The 3.2m-long sediment core that I sampled covers nearly 650 years of history on the atoll, capturing its pristine state prior to discovery in addition to the last 200 years of sparse human occupation. We will use the core to begin investigating whether shark baselines on the atoll are naturally dynamic and whether the abundance and diversity of sharks changed after the arrival of humans. Palmyra has been the location of many shark tagging and survey studies over the last 12 years since the creation of the Palmyra Atoll Research Consortium (PARC), and it is considered to be a relatively untouched, healthy reef ecosystem. This new historical time series will help us understand whether its condition has fluctuated over time before these monitoring efforts began.

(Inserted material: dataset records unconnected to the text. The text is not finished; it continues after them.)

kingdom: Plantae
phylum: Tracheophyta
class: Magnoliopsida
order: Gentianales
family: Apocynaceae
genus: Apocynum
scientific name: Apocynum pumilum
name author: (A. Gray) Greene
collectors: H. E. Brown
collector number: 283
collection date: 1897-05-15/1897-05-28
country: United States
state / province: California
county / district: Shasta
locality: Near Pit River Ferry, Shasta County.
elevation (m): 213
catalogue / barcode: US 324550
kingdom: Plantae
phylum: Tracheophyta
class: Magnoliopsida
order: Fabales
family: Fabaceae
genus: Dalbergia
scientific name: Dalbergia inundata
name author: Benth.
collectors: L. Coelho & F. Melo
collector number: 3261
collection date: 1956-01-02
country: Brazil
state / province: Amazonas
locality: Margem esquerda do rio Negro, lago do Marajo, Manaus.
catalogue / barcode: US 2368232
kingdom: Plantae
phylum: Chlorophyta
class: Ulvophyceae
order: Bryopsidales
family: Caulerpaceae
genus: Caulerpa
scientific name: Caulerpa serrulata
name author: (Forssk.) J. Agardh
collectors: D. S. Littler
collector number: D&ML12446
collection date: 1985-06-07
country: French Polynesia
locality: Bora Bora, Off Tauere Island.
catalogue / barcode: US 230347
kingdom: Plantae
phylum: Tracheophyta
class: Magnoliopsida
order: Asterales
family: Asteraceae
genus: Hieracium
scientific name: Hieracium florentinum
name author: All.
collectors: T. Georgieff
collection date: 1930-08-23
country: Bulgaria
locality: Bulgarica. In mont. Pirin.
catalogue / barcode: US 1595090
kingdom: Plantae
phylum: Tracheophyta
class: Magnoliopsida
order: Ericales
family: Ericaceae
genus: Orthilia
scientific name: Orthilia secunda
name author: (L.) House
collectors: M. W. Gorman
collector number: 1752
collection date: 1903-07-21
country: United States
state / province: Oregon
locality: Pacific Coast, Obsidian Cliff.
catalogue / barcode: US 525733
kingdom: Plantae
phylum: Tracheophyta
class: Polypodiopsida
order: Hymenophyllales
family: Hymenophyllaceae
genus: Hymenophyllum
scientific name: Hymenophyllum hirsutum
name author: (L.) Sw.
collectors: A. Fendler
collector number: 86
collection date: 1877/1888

This opportunity was certainly worth the 10-hour round-trip road trip from Santa Barbara to Menlo Park, which is located about 40 minutes southeast of San Francisco. In addition to picking up the core from the sample storage refrigerator on the USGS campus, my secondary aim was to use their facilities to slice it into 64 5cm-long segments, each representing about 10 years of reef history. The core was composed of very fine, silty material, so cutting through it was not difficult with the help of some metal utensils and a meter stick. Furthermore, the challenging task of cutting the core in half through the PVC piping had already been accomplished. I carefully measured and cut each section and placed them into individual labeled plastic bags. After several hours of meticulous slicing and record keeping, I had amassed quite the pile of samples and was caked in a thin layer of dry mud.

Coring Caribbean reefs

Alongside our work examining the relative abundances of coral and mollusc skeletons, shark dermal denticles, sponge spicules and fish otoliths in large tracts of exposed mid-Holocene reefs, we have also been collaborating with Drs. Katie Cramer and Richard Norris (Scripps) to explore sequential changes in Caribbean reef ecosystems by extracting reef matrix cores in Belize and Bocas del Toro, Panama. We collected more than twenty 6m long aluminium cores from several lagoonal fringing reefs that capture reef ecosystem conditions going back the last couple of thousand years.